Dublin port plan liffeyHints of how the port might be. A new fixed bridge has been built across the mouth of the Dodder on the South Bank immediately upriver of the Eastlink, thereby cutting off access to the Grand Canal Basin for all but “canal boats”, while the line of red-and-white dots is the suggested route of the Eastern By-pass, which seems to be sent off from the Poolbeg Peninsula into the wide open spaces of Sandymount Strand.

So the old monster which just won’t go away, the Eastern Bypass, raises its head again in the proposals relating to the more distant future, though “distant” is only relative – 28 years is no time at all. Be that as it may, the cheapest option for an Eastern By-pass is a motorway-standard dual carriageway along Sandymount Strand, upon the completion of which, the next discussion will be where it re-joins the city’s road system.

But that’s an argument for another day which may not be necessary if another line of thought is taken, to which we’ll come in a minute. But right now, whatever happens, there’s no doubting that the cosy setup at Poolbeg, with a friendly club with a strong sense of community, and it all handy to the city, is under threat.

In fact, sometimes when you see ships manoeuvring within feet of the delicate marina structure in a real breeze of wind, you can’t help but think that you are watching a YouTube “Best Ship Disasters” vid in the making, and that Poolbeg Marina’s continued existence is a little miracle.

ship close to yachtIt can be quite thought-provoking to see ships being manoeuvred in a breeze of wind within a stone’s throw of Poolbeg Marina. Photo: W M Nixon
So the Poolbeg contingent are planning to be there in strength on Thursday to see for themselves just what the future might hold, and among other things they’ll see confirmation that a bus-lane-and-pedestrian bridge is highly likely across the mouth of the Dodder, thereby cutting off access to the Grand Canal Basin for vessels with masts or even just exceptional top hamper – the only reassurance I could get was that “canal boats” will have sufficient clearance.

As for the Eastern Bypass, if the cheapo version along the beach is built, then Sandymount will indeed have lost its strand. At the moment, the little coastal road is something you can walk across at any point, and the seashore seems very accessible. But as soon as you get eastward of Merrion Gates, the railway is defining most of the shoreline, and the sense of the sea being accessible is no longer so apparent – who ever talks of Booterstown Beach?

A motorway along the beach is every bit as much of a barrier as a railway, so it would be the end of Sandymount Strand as thousands know and love it. But anyway, if such a road were built, it would only deliver people further along the line into another jam.
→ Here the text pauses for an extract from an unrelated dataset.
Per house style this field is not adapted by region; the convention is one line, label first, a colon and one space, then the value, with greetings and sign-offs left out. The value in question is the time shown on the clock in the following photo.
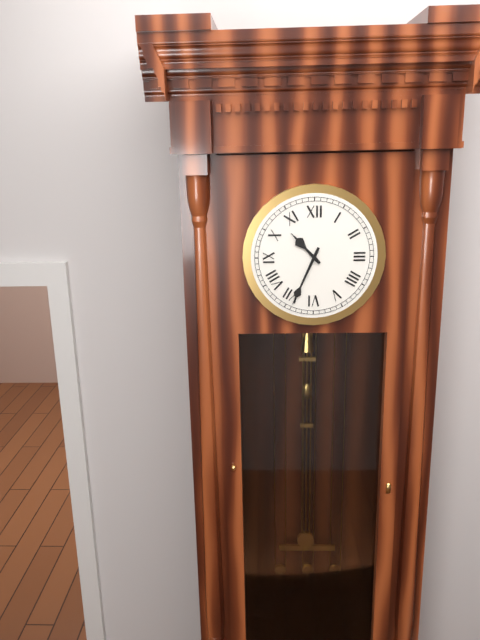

To make sense, it would have to go all the way to the nearest part of the M50/M11 linkup, which is somewhere about Leopardstown. Yet there’s just no way a raw new motorway is going to be built across this unrivalled area of prime real estate. However, north of the river the Port Tunnel is merrily working away, doing its work so well we almost forget it exists. Yet it seemed impossibly grandiose at the time it was first proposed.

A Ringsend to Leopardstown Tunnel would be about three times as long, and it would need at least two interchanges built into it to make logistical sense. But it is certainly well within the scope of fairly basic tunneling technology. And up in Arranmore in Donegal, there’s inherited tunneling expertise from the time of building the Channel Tunnel between England and France. The Arranmore economy would find the Ringsend-Leopardstown Tunnel a very nice little earner, thank you. And with some clever planning, it could leave the communities of Ringsend, Irishtown and Sandymount largely intact.